Weston led a successful political career as Town Selectman, State Representative and State Senator before the war. He made an unsuccessful bid for a seat in Congress as a member of the Free Soil Party, losing by just 150 votes. He was an ardent temperance and antislavery activist and strongly in favor of a war to end slavery.

Weston’s earnest antislavery efforts and his family’s business interests are strangely paradoxical. The Weston shipping firm managed for decades by his father, Ezra Weston II, made most of its considerable fortune by shipping cotton from the American South. King Caesar might have been described as a “Cotton Whig,” a conservative member of the Whig party with interests in the textiles industry and therefore an economic supporter of slavery. Gershom Weston seems to have broken from his father in this regard and might have been described as a “Conscience Whig” opposed to slavery, except for the fact that, even after King Caesar’s death in 1842, Weston and his brothers continued to be heavily invested in the cotton trade.

How Weston might have reconciled this paradox is unknown. But one thing is clear. His antislavery efforts stirred tremendous controversy in Duxbury. He caused a great rift in town in 1851 when he invited abolitionist Theodore Parker to speak at the First Parish Church. Duxbury’s minister, Rev. Josiah Moore, declared Parker’s views “unchristian” and would not consent to his speaking in the church. A large portion of the congregation shared Moore’s views. The disagreement led to contentious public meetings and years of bitterness.

By the time the Civil War broke out, Weston was too old to serve as a soldier. Instead, he viewed it as his duty to busily recruit men from Duxbury once it began. The recruits included two of his sons who served in the army and navy.

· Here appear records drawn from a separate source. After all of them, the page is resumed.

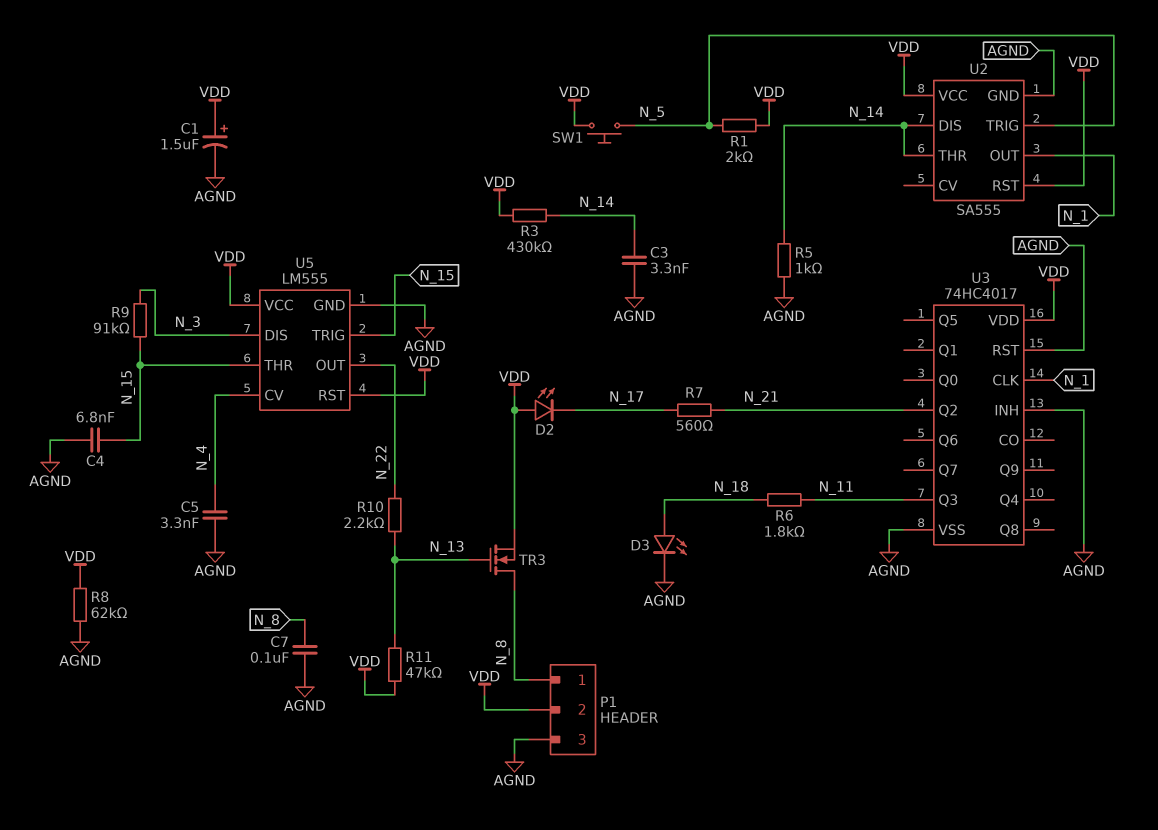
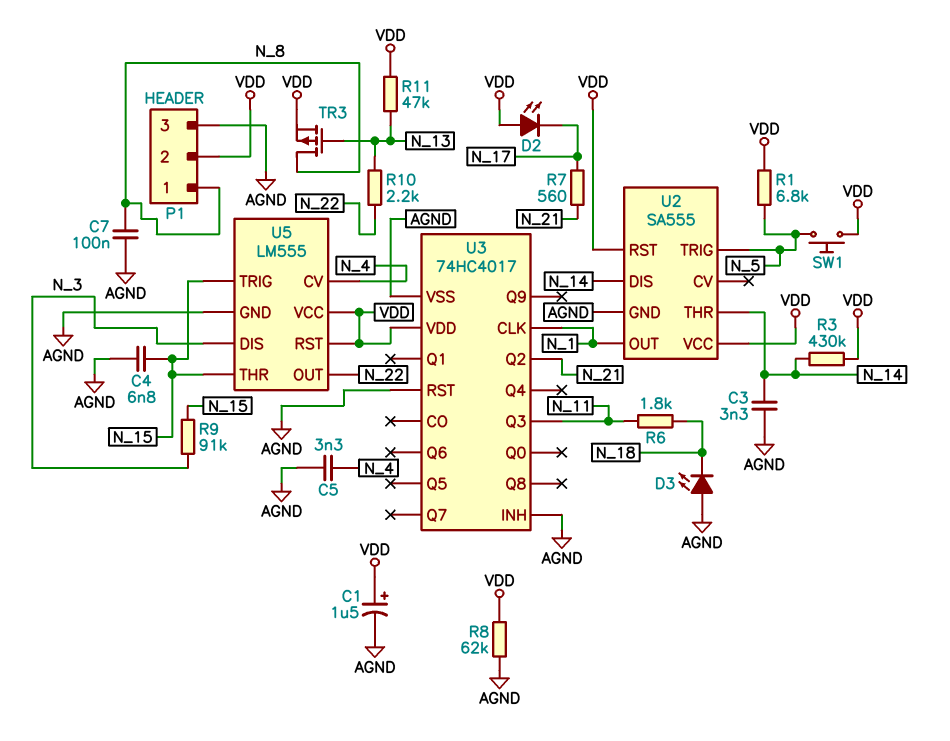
D3: LED (A N_18, K AGND) -> LED (A AGND, K N_18)
R1: 2k (N_5, VDD) -> 6.8k (N_5, VDD)
R5: 1k (AGND, N_14) -> none
TR3: NMOS (G N_13, D N_8, S VDD) -> PMOS (G N_13, D N_8, S VDD)

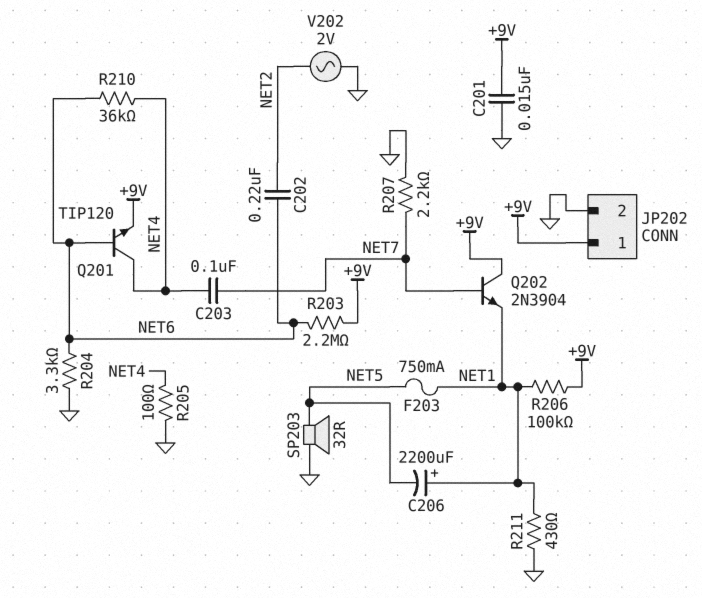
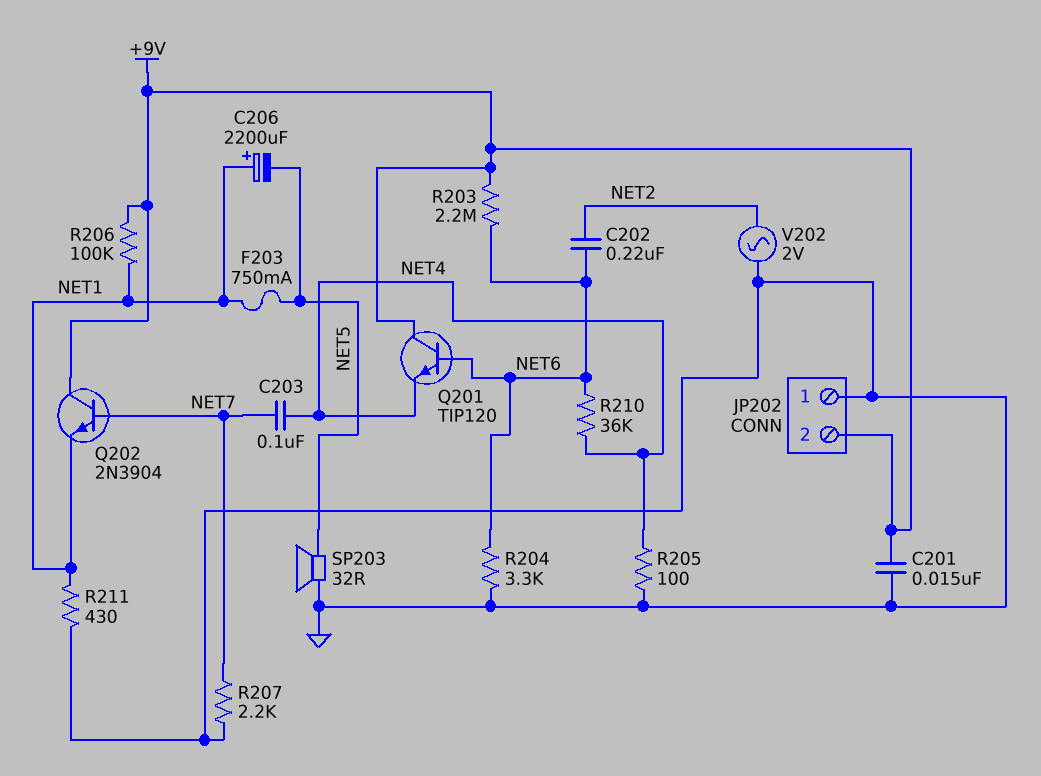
JP202 pin 1: +9V -> GND
JP202 pin 2: GND -> +9V
Q201: NPN TIP120 (B NET6, C NET4, E +9V) -> NPN TIP120 (B NET6, C +9V, E NET4)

Weston was particularly energetic in recruiting Duxbury’s first group who went off to war, 52 men who formed the majority of Company E of the 18th Massachusetts regiment. He managed to secure a vote of town meeting to grant each man a $100 bounty. However, after the boys went off to war, as Private David Meechan put it, “some of Mr. Weston’s political enemies called a meeting to rescind said vote.”  The soldiers of the 18th therefore had to sue the town to secure their promised bounty. Their agent at home in prosecuting this case was Gershom B. Weston.

As this unfortunate disagreement wore on, Private David Meechan was elected by his fellow soldiers to carry on correspondence with Gershom B. Weston back in Duxbury to determine how their case was proceeding. One letter Meechan writes is telling of the way the Duxbury soldiers felt about Weston:

Sir, you will no doubt think it strange…my writing to you, but knowing as I do the lively interest you have always taken in our Company and the earnest desire you have always manifested in the promotion of our well being…it is on these considerations and on behalf of the remaining few of our Duxbury boys that I have taken the liberty to address you…Your name is mentioned on many a bivouac when we are grouped about our Camp fires and our thoughts revert to home…you are spoken of as the only man who has ever tried to assist us…

Weston helped to organize shipments of supplies and food to Duxbury boys at the front. In one case he paid to have the body of a Duxbury soldier returned home. Soldiers at the front sometimes referred to him as “Uncle Gersh” and knew that they could appeal to him for help.